*SET PROBLEM 1:* In the text about Janakpur below, which crafts have their own separate buildings at the women's center? List them all.
*SET PROBLEM 2:* Please check each statement against the text about Janakpur below and answer yes or no, quoting the words that decide it. (a) The Janakpur Women's Development Center was founded in 1989. (b) A kohbar is meant to stay on the wall for many years. (c) The center's gift shop sells crafts made on the premises.
*SET PROBLEM 3:* According to the text about Janakpur below, how many members does the artists' cooperative have?

Buses make good time through the Eastern Terai on the Mahendra Highway, and the almost-completed Dhulikhel–Sindhuli Highways will make getting to the east even easier. However, most places described in this chapter are located on side roads, and require various degrees of extra toil to reach. Tourist facilities are minimal, but the haat bazaars (weekly markets) are well worth looking out for.
The countryside surrounding Janakpur is inhabited by Hindu castes and members of the Tharu and Danuwar ethnic groups, and features some of the most meticulously kept farmland you’ll ever see. You can ride the narrow-gauge railway east or west and, during the cooler months, take bike rides along several roads radiating out from the city.
Hindu women of the deeply conservative villages around Janakpur are rarely spared from their household duties, and, once married, are expected to remain veiled and silent before all males but their husbands. Fortunately, their rich tradition of folk art offers them an escape. Set in a walled compound, the nonprofit Janakpur Women’s Development Center (Nari Bikas Kendra) provides a space for women from nearby villages to develop. Founded in 1989, with assistance from several international NGOs, the artists’ cooperative helps its fifty-odd members turn their skills into income – and the fact that some have gone on to start their own companies is a sure sign of the project’s success. But more importantly, the centre empowers women through training in literacy and business skills, and support sessions in which they can share their feelings and discuss their roles in family and society.
Initially specializing in Maithili paper art, the centre now has separate buildings for sewing, screen-printing, ceramics and painting. Visitors are welcome to meet the artists and learn about their work and traditions. A gift shop sells crafts made on the premises, as well as the booklet, Master Artists of Janakpur.
For three thousand years, Hindu women of the region once known as Mithila have maintained a tradition of painting, using techniques and motifs passed from mother to daughter. The colourful images can be viewed as fertility charms, meditation aids or a form of storytelling, embodying millennia of traditional knowledge.
From an early age Brahman girls practice drawing complex symbols derived from Hindu myths and folk tales, which over the course of generations have been reduced to mandala-like abstractions. By the time she is in her teens, a girl will be presenting simple paintings to her arranged fiancé; the courtship culminates with the painting of a kohbar, an elaborate fresco on the wall of the bride’s bedroom, where the newlyweds will spend their first nights. Depicting a stalk of bamboo surrounded by lotus leaves (symbols of male and female sexuality), the kohbar is a powerful celebration of life and creation. Other motifs include footprints and fishes (representing Vishnu), parrots (symbolic of a happy union), Krishna cavorting with his milkmaids, and Surabhi, the Cow of Plenty, who inflames the desire of those who milk her. Perhaps the most striking aspect of the kohbar is that, almost by definition, it is ephemeral: even the most amazing mural will be washed off within a week or two. Painting is seen as a form of prayer or meditation; once completed, the work has achieved its end.

Saved data entries:
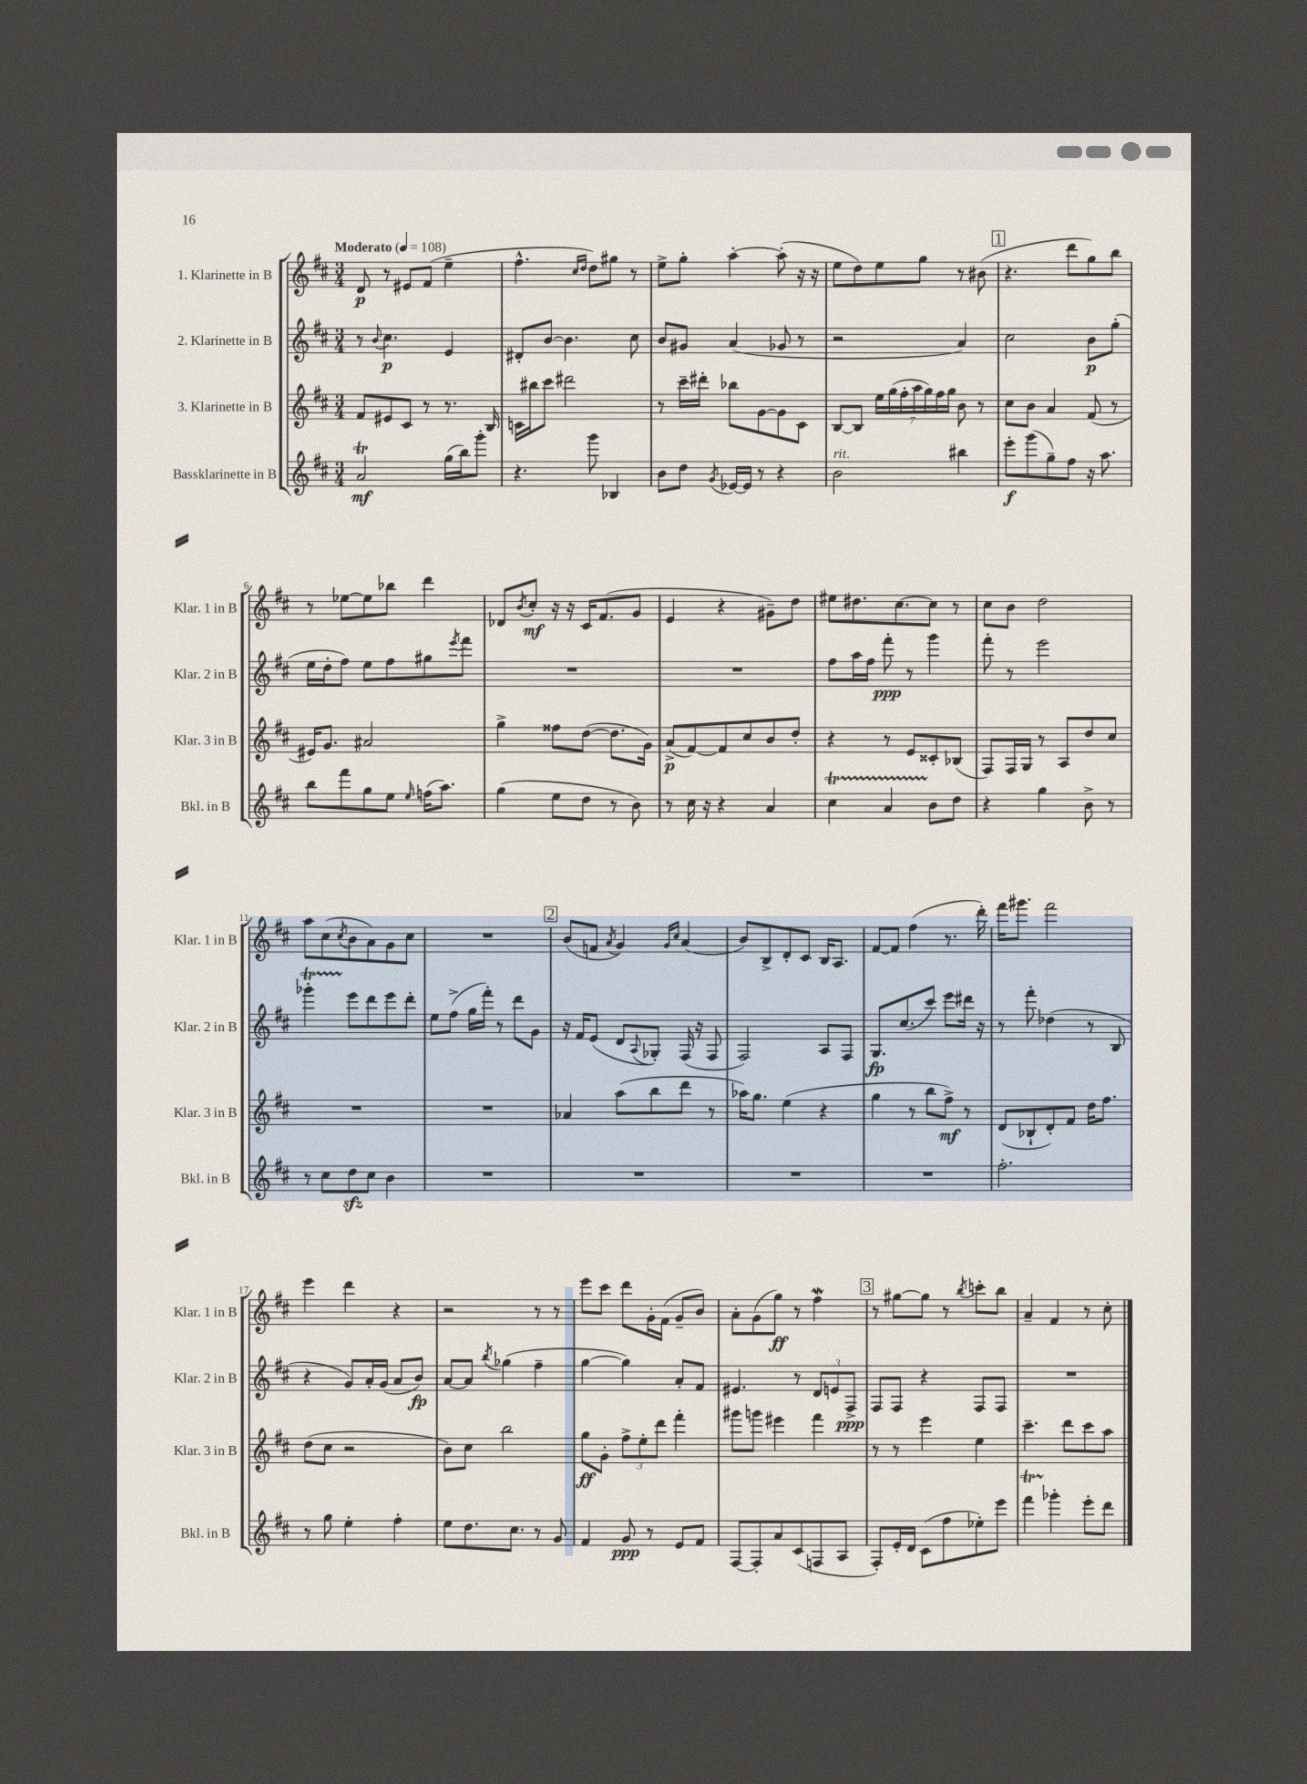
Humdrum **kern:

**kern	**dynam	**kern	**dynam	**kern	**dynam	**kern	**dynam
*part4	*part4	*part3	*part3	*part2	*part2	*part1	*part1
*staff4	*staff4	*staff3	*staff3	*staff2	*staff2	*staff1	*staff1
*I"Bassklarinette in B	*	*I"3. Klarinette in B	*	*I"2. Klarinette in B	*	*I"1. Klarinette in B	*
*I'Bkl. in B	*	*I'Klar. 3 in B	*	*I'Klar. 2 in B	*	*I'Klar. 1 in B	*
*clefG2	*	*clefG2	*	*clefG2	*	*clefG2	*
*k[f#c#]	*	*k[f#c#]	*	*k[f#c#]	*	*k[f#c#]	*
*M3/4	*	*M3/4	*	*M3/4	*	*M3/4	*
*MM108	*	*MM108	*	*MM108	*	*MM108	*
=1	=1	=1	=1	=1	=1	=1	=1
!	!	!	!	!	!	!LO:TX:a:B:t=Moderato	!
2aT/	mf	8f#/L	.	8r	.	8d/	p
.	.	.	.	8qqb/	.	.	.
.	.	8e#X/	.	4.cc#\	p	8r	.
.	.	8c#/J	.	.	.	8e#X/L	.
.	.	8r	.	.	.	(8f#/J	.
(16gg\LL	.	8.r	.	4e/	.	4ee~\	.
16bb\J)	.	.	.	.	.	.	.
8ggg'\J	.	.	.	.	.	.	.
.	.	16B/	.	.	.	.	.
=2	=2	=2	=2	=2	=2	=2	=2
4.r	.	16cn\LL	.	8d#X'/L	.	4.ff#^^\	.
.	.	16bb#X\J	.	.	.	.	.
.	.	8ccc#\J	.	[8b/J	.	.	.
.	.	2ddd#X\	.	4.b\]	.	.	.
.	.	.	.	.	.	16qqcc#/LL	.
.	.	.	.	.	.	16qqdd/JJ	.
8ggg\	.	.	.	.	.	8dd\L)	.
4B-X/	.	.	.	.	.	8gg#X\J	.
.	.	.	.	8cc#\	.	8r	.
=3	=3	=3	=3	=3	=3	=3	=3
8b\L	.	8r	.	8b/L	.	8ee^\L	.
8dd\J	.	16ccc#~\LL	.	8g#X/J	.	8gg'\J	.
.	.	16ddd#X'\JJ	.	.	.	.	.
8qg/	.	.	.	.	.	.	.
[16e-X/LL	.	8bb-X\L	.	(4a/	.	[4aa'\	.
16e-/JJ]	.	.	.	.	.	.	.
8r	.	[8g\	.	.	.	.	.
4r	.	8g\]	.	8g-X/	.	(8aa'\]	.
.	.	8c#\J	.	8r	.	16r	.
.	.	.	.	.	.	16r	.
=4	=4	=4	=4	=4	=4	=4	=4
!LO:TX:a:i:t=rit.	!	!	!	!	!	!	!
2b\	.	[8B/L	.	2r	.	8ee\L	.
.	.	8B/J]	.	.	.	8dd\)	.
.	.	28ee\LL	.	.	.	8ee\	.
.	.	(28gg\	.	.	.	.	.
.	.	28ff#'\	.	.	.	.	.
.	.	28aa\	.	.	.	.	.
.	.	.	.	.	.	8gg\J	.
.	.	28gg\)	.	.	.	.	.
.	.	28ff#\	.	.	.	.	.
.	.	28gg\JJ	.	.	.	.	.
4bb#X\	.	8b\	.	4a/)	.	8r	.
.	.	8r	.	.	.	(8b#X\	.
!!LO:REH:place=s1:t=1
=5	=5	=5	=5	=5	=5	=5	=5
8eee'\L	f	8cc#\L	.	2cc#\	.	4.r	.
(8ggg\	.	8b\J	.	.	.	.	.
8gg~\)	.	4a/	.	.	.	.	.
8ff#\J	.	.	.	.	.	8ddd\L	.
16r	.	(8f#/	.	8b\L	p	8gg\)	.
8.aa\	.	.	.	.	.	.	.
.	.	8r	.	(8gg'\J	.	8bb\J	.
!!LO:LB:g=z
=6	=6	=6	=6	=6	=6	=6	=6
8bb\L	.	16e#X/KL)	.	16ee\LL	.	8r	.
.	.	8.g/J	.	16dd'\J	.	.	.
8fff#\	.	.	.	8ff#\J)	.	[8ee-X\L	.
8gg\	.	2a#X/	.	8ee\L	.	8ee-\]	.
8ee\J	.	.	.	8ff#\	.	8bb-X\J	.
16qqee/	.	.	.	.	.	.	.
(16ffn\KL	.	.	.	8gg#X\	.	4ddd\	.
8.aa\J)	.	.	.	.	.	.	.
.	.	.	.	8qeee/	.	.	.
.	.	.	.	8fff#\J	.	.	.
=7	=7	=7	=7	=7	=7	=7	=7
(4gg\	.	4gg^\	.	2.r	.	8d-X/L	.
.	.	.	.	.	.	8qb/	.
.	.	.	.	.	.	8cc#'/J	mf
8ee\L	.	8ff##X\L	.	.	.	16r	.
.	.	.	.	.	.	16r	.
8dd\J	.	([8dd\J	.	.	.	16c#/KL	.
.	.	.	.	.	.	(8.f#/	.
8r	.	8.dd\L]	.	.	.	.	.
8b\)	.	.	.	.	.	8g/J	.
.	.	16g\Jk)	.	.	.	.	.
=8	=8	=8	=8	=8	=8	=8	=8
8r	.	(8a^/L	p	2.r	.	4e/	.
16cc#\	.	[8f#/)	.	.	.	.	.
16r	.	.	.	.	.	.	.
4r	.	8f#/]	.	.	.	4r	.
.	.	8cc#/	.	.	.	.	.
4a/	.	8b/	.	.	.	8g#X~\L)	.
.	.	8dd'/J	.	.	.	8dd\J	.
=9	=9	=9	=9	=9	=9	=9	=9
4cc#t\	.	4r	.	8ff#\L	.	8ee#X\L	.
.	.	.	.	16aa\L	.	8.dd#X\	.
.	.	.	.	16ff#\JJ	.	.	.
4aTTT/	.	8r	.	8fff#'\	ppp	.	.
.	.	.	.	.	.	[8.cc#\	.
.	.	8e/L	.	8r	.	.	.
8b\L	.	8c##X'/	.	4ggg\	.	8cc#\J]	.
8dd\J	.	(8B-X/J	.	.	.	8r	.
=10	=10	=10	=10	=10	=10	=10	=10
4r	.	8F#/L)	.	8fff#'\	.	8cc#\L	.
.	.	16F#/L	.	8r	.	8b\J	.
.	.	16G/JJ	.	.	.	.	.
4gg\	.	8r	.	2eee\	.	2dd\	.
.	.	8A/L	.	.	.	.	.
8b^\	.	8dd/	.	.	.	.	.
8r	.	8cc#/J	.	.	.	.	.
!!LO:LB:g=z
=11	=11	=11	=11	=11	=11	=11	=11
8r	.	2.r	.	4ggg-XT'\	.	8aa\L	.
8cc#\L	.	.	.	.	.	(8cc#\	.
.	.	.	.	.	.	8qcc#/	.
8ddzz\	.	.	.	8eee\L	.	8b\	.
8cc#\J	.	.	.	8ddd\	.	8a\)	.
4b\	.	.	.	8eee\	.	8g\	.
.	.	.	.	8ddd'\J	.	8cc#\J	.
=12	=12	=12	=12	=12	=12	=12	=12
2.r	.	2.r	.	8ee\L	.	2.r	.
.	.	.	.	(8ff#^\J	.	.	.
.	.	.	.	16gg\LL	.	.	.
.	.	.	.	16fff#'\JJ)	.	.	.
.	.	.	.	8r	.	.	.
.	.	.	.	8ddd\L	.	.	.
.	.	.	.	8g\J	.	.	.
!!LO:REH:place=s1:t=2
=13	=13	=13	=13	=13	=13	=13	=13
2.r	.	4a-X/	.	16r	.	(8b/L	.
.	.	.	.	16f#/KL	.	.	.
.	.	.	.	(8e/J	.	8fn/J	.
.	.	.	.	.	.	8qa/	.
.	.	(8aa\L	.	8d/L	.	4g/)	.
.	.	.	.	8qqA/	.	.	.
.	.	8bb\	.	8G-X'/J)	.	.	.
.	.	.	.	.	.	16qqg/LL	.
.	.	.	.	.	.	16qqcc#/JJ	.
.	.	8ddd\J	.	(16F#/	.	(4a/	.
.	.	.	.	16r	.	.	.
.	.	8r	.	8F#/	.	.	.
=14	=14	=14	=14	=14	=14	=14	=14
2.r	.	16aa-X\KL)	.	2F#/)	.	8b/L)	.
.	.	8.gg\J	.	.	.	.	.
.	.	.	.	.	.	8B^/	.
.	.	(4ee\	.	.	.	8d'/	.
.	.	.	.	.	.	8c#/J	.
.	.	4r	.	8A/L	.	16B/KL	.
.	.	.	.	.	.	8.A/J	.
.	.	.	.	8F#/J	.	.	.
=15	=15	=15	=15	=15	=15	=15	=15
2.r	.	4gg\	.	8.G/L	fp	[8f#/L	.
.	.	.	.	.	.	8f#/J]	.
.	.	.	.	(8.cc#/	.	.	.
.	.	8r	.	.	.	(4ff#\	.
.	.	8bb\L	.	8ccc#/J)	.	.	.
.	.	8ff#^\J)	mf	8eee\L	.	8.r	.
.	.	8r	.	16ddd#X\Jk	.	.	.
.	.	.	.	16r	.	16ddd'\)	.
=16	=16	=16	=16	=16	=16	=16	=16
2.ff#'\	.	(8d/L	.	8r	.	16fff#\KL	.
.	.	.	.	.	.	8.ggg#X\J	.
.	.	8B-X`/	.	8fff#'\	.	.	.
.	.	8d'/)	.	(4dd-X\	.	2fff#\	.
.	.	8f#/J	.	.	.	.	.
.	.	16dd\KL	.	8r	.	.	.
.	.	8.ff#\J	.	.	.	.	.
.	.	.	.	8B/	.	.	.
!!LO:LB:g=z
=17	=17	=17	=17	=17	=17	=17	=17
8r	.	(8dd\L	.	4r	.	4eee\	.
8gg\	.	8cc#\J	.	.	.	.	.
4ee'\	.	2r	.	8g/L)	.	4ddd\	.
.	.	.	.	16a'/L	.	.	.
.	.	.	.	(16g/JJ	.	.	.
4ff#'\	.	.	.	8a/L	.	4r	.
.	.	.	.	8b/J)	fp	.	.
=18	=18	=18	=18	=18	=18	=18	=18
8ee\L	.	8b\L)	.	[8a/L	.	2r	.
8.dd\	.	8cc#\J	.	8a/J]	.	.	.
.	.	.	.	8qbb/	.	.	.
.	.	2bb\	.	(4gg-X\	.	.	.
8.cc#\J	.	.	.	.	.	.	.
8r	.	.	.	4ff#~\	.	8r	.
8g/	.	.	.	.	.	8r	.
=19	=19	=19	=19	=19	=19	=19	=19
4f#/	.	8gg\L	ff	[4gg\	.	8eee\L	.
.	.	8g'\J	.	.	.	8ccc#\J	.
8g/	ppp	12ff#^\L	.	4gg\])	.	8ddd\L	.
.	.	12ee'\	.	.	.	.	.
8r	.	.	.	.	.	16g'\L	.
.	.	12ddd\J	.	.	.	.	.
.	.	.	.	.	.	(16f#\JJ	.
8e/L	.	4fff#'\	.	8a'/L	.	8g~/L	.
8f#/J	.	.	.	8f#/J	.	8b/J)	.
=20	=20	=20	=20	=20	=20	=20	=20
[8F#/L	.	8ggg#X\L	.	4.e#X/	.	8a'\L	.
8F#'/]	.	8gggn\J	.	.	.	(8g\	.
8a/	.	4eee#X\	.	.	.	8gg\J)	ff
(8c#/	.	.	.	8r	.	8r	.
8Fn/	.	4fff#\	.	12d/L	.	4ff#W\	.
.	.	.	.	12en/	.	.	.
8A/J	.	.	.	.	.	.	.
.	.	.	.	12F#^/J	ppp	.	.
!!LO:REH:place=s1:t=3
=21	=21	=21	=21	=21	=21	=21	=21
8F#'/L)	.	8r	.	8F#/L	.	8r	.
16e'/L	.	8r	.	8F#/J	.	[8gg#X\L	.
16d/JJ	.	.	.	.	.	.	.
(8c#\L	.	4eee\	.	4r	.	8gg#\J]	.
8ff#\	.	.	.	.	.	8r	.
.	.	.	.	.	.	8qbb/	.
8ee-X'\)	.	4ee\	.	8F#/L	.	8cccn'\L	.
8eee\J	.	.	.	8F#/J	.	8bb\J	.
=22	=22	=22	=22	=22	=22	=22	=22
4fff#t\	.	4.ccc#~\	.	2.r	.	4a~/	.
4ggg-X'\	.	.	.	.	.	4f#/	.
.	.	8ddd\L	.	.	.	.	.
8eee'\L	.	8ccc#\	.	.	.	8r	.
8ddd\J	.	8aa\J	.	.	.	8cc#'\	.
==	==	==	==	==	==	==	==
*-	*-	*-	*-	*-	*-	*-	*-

*EXERCISE OUTPUT 1:* Sewing, screen-printing, ceramics and painting.

*EXERCISE OUTPUT 2:*
(a) Yes: "Founded in 1989"
(b) No: "even the most amazing mural will be washed off within a week or two"
(c) Yes: "A gift shop sells crafts made on the premises"

*EXERCISE OUTPUT 3:* Fifty-odd members.